▶ [To-do item]:
None of the images should appear in your copy. Transcribe the data in full.
——————————
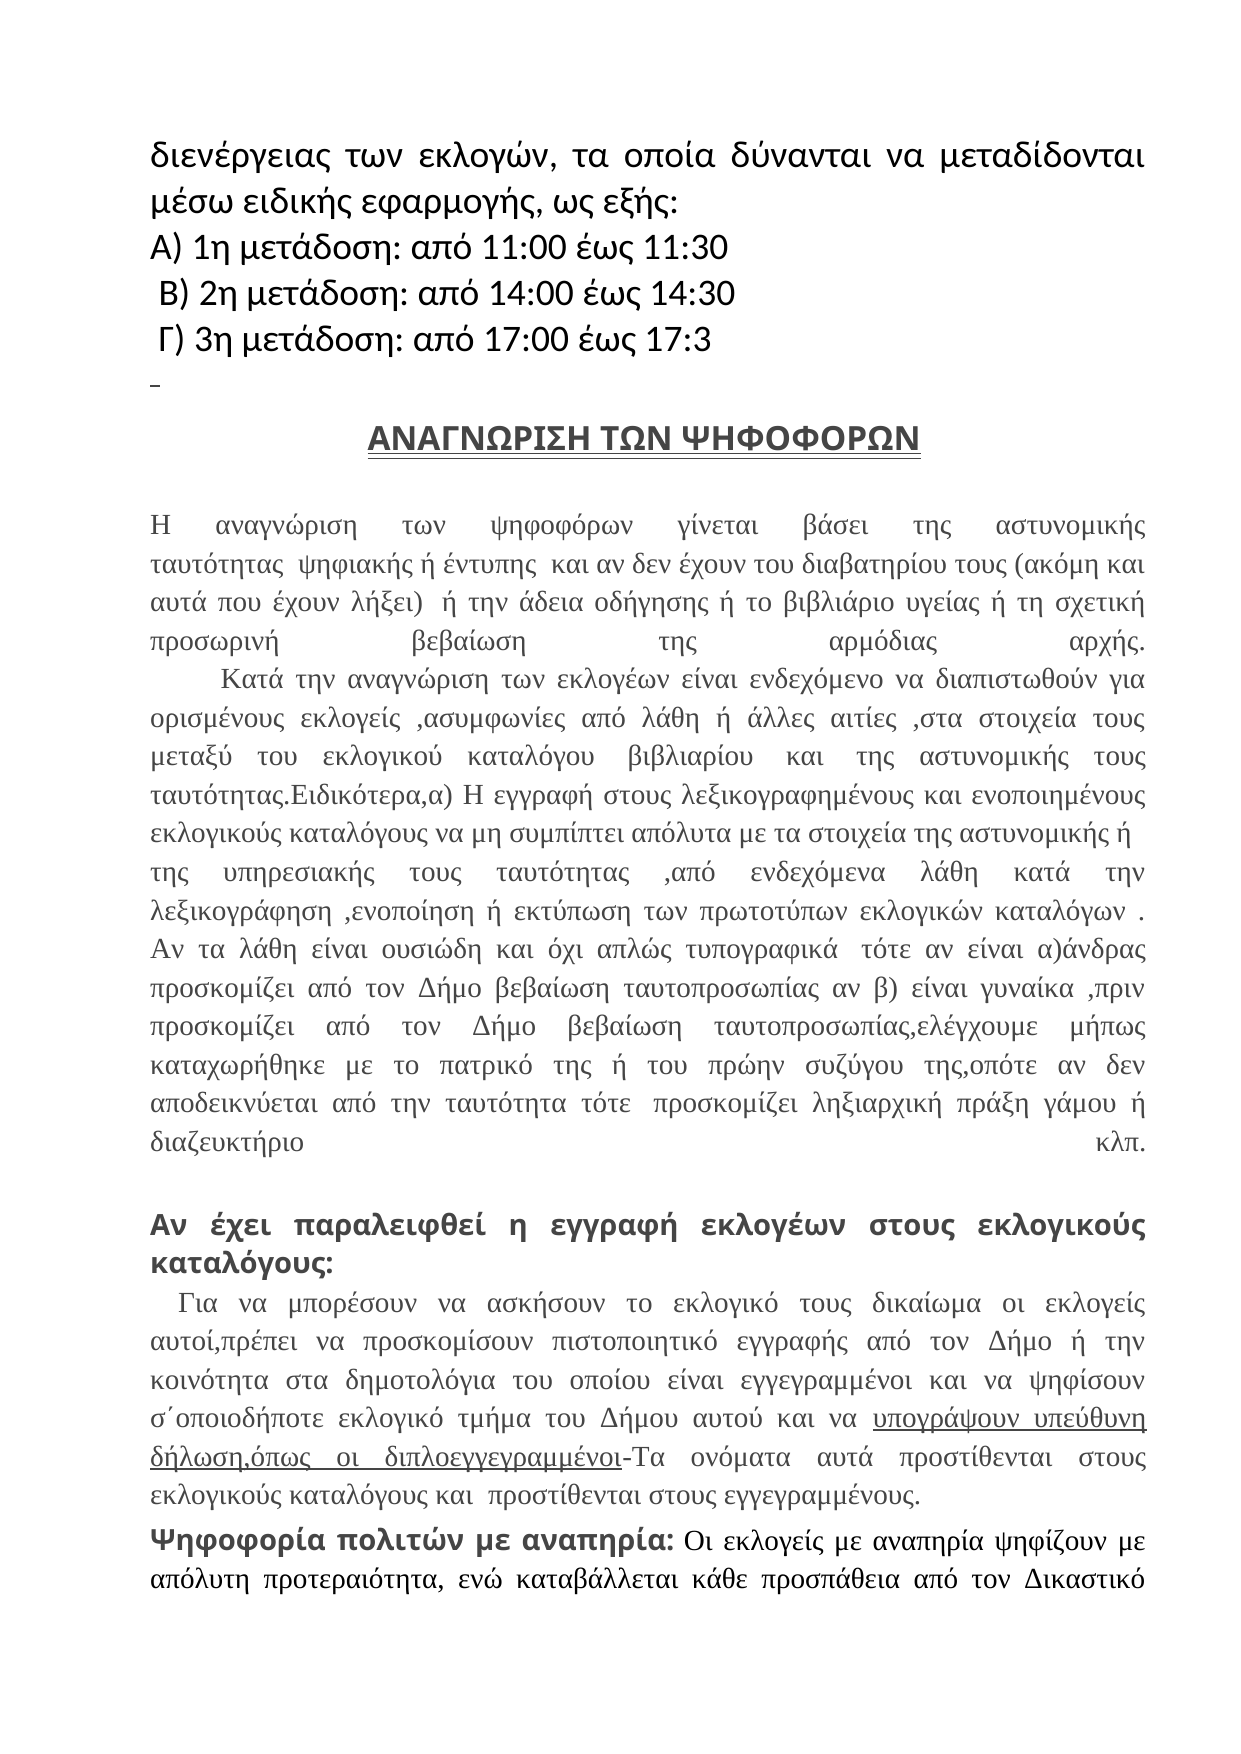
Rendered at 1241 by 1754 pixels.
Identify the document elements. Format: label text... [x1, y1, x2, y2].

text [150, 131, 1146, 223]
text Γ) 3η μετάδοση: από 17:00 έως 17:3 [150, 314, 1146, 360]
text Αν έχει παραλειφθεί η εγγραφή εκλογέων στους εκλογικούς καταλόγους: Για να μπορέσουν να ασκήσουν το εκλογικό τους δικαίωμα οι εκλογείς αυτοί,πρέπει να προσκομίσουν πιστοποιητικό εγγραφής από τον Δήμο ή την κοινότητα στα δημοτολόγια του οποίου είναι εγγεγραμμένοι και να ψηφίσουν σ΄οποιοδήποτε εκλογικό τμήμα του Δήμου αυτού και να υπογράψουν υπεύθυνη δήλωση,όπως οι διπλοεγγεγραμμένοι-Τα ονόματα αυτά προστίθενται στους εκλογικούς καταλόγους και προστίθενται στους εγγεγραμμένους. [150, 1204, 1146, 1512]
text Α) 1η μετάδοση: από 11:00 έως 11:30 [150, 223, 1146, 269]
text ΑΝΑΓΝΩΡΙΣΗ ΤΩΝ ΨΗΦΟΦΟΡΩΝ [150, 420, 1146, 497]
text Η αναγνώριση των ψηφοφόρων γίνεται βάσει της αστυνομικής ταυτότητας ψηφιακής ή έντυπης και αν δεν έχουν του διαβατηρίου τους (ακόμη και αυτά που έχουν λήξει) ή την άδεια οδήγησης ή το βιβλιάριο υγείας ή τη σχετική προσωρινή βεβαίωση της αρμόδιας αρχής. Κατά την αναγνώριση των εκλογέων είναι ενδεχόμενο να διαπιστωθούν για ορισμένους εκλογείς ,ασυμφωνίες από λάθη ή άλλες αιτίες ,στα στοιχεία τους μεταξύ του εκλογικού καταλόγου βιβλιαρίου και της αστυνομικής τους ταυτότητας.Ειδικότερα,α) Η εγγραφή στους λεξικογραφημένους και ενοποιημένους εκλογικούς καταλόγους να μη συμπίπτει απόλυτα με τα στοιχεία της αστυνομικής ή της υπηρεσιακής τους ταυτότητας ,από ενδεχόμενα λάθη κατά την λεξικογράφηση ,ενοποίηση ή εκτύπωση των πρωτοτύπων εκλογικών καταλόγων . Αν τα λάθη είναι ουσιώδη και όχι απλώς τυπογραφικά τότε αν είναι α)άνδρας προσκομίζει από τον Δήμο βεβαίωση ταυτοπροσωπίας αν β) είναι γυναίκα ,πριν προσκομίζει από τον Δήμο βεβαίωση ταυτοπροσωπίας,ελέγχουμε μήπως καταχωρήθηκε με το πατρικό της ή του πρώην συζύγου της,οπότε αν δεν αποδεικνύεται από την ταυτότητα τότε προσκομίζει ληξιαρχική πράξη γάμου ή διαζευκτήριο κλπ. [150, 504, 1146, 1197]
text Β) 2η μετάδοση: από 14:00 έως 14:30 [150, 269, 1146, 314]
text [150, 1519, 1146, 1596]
——————————
▶ [Answer for the task]:
Rendered at 1241 by 1754 pixels.
Identify the document elements. Format: label text... [x1, y1, x2, y2].

text [150, 131, 1146, 223]
text Γ) 3η μετάδοση: από 17:00 έως 17:3 [150, 314, 1146, 360]
text Αν έχει παραλειφθεί η εγγραφή εκλογέων στους εκλογικούς καταλόγους: Για να μπορέσουν να ασκήσουν το εκλογικό τους δικαίωμα οι εκλογείς αυτοί,πρέπει να προσκομίσουν πιστοποιητικό εγγραφής από τον Δήμο ή την κοινότητα στα δημοτολόγια του οποίου είναι εγγεγραμμένοι και να ψηφίσουν σ΄οποιοδήποτε εκλογικό τμήμα του Δήμου αυτού και να υπογράψουν υπεύθυνη δήλωση,όπως οι διπλοεγγεγραμμένοι-Τα ονόματα αυτά προστίθενται στους εκλογικούς καταλόγους και προστίθενται στους εγγεγραμμένους. [150, 1204, 1146, 1512]
text Α) 1η μετάδοση: από 11:00 έως 11:30 [150, 223, 1146, 269]
text ΑΝΑΓΝΩΡΙΣΗ ΤΩΝ ΨΗΦΟΦΟΡΩΝ [150, 420, 1146, 497]
text Η αναγνώριση των ψηφοφόρων γίνεται βάσει της αστυνομικής ταυτότητας ψηφιακής ή έντυπης και αν δεν έχουν του διαβατηρίου τους (ακόμη και αυτά που έχουν λήξει) ή την άδεια οδήγησης ή το βιβλιάριο υγείας ή τη σχετική προσωρινή βεβαίωση της αρμόδιας αρχής. Κατά την αναγνώριση των εκλογέων είναι ενδεχόμενο να διαπιστωθούν για ορισμένους εκλογείς ,ασυμφωνίες από λάθη ή άλλες αιτίες ,στα στοιχεία τους μεταξύ του εκλογικού καταλόγου βιβλιαρίου και της αστυνομικής τους ταυτότητας.Ειδικότερα,α) Η εγγραφή στους λεξικογραφημένους και ενοποιημένους εκλογικούς καταλόγους να μη συμπίπτει απόλυτα με τα στοιχεία της αστυνομικής ή της υπηρεσιακής τους ταυτότητας ,από ενδεχόμενα λάθη κατά την λεξικογράφηση ,ενοποίηση ή εκτύπωση των πρωτοτύπων εκλογικών καταλόγων . Αν τα λάθη είναι ουσιώδη και όχι απλώς τυπογραφικά τότε αν είναι α)άνδρας προσκομίζει από τον Δήμο βεβαίωση ταυτοπροσωπίας αν β) είναι γυναίκα ,πριν προσκομίζει από τον Δήμο βεβαίωση ταυτοπροσωπίας,ελέγχουμε μήπως καταχωρήθηκε με το πατρικό της ή του πρώην συζύγου της,οπότε αν δεν αποδεικνύεται από την ταυτότητα τότε προσκομίζει ληξιαρχική πράξη γάμου ή διαζευκτήριο κλπ. [150, 504, 1146, 1197]
text Β) 2η μετάδοση: από 14:00 έως 14:30 [150, 269, 1146, 314]
text [150, 1519, 1146, 1596]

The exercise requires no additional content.